Que faites-vous quand quelque chose vous tracasse?
"Je puise de l’énergie dans la nature. Lorsque je fais du vélo ou que je me promène au Bois de la Cambre à Bruxelles, je sens que les arbres me donnent de la force. Ils purifient mon esprit. Ils sont là depuis bien plus longtemps que moi et me survivront. J’essaie d’être en harmonie sur le plan émotionnel, spirituel et physique. C’est ma façon de garder l’équilibre.
Chaque jour, je suis reconnaissant pour ce qui m’est arrivé et pour ce qui m’attend. La vie m’a beaucoup donné; pas tout, mais je l’accepte sereinement. Même si j’ai connu des revers personnels, j’essaie d’être aussi positif que possible.

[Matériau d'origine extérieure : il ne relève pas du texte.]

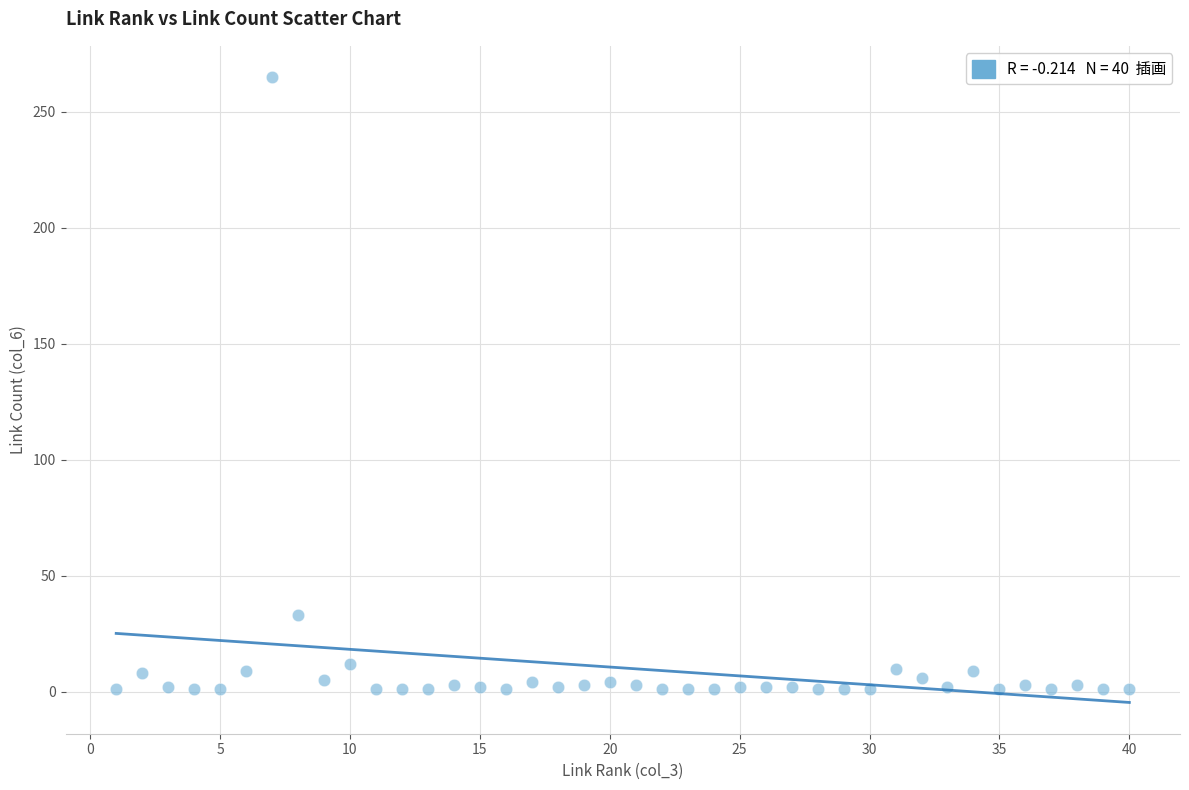

What Y value in the scatter plot is closest to 133?

33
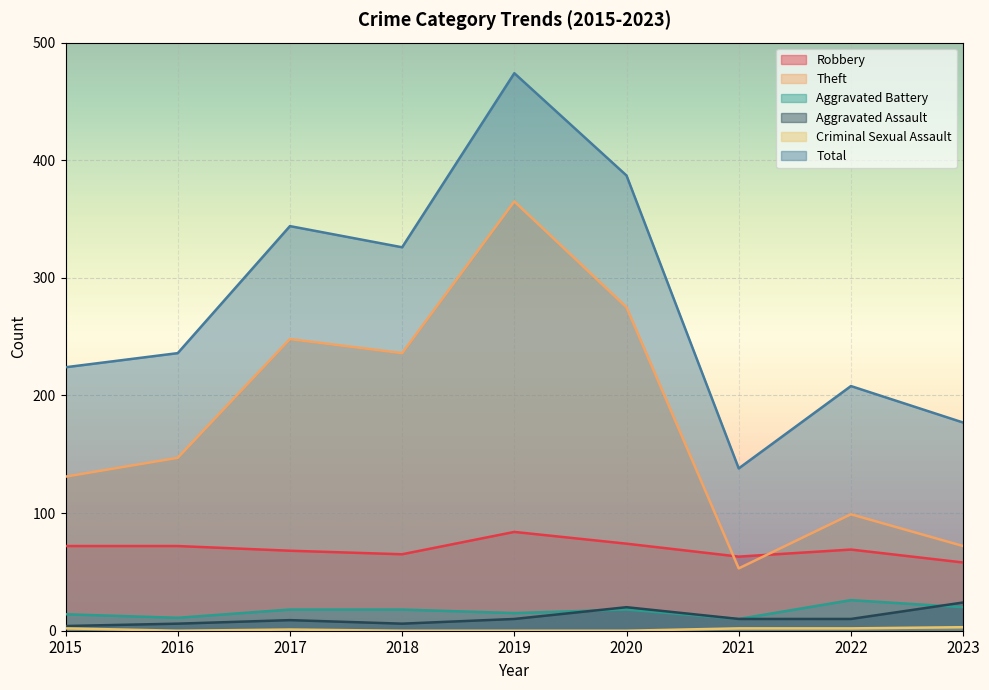

True or false: Criminal Sexual Assault has more than 1 interior local peaks.

False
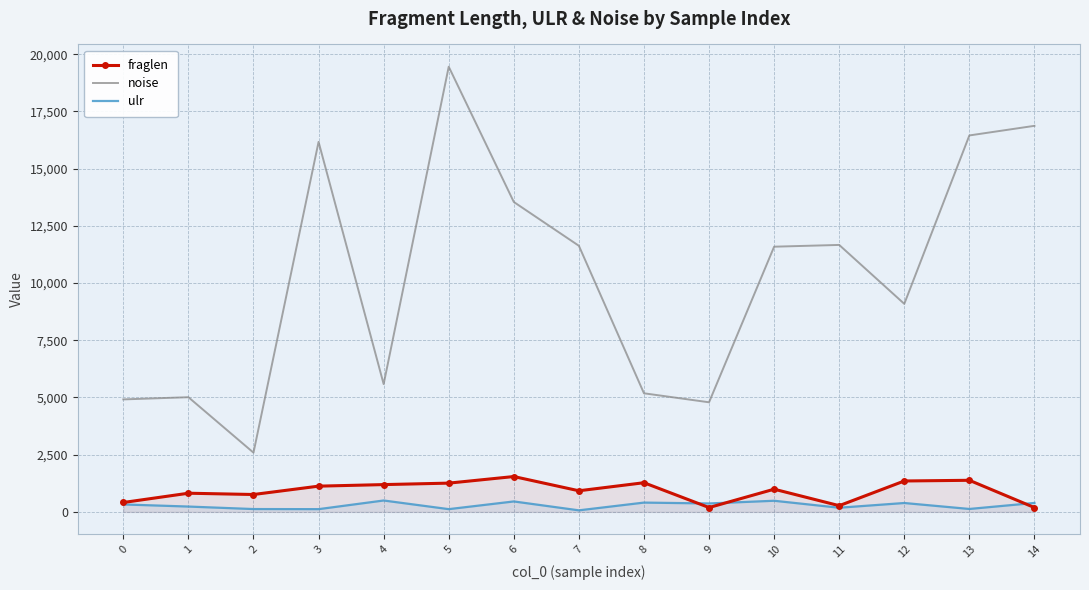

What is the value of the noise point at the 5th from the left?

5585.0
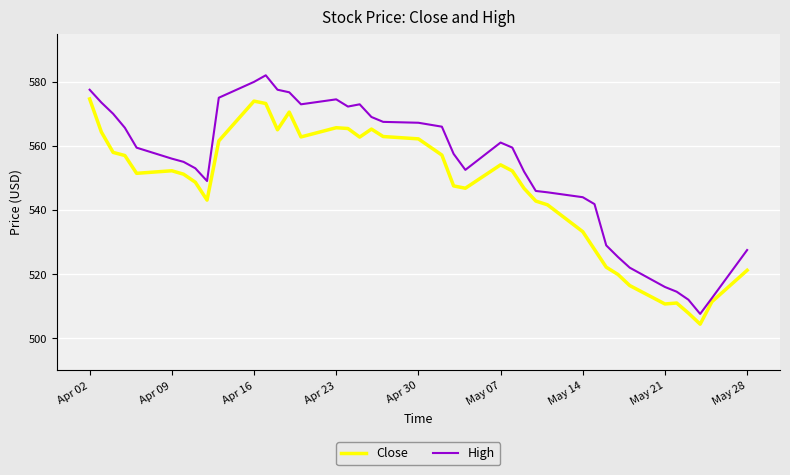

How many categories are shown in the chart?

40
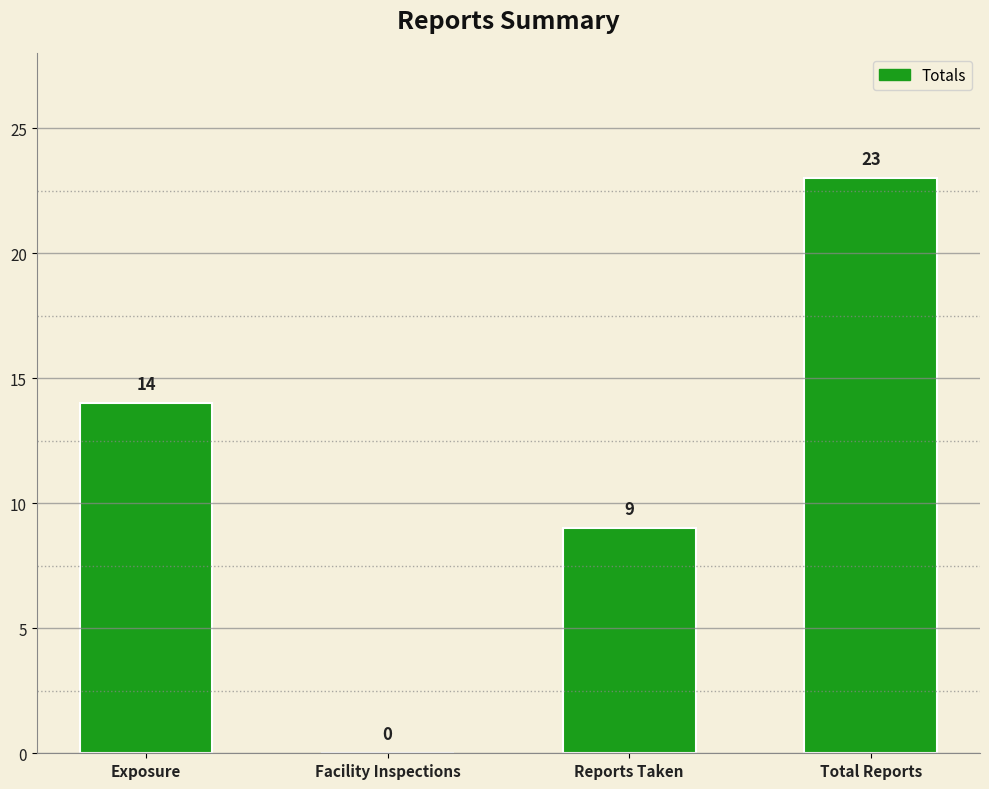

Reading left to right, list all the values displayed in this chart.

Exposure=14	Facility Inspections=0	Reports Taken=9	Total Reports=23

On me demande parfois pourquoi je n’ai pas d’ego et pourquoi je suis toujours si aimable. Je n’ai pas besoin de faire beaucoup d’efforts pour cela, c’est dans ma nature. Je voudrais avoir la meilleure relation possible avec les gens et la nature. Parfois, je me dis que le monde serait plus vivable si chacun était un peu plus aimable et empathique."
L’exposition "Natan"
- Jusqu’à fin novembre, bâtiment Vanderborght, rue de l’Écuyer, 50 à Bruxelles.
- Le livre "Natan 1983. Edouard", disponible chez Borgerhoff & Lamberigts, 120 euros.
Practice Chair
Cette chaise a été conçue et présentée en 2021. Son créateur est le designer néerlandais Pepijn Fabius Clovis, diplômé de la Design Academy à Eindhoven en 2022.
Ce modèle d’upcycling est fait de planches de bois recyclées de 18 cm d’épaisseur, récupérées de boîtes d’emballage. Elles ont été laquées, ce qui met en valeur leurs imperfections.
La "Practice Collection" se compose de vases, plateaux, tables, chaises longues, armoires et même un piano, tous fabriqués selon ce même procédé et dans ce même style chunky.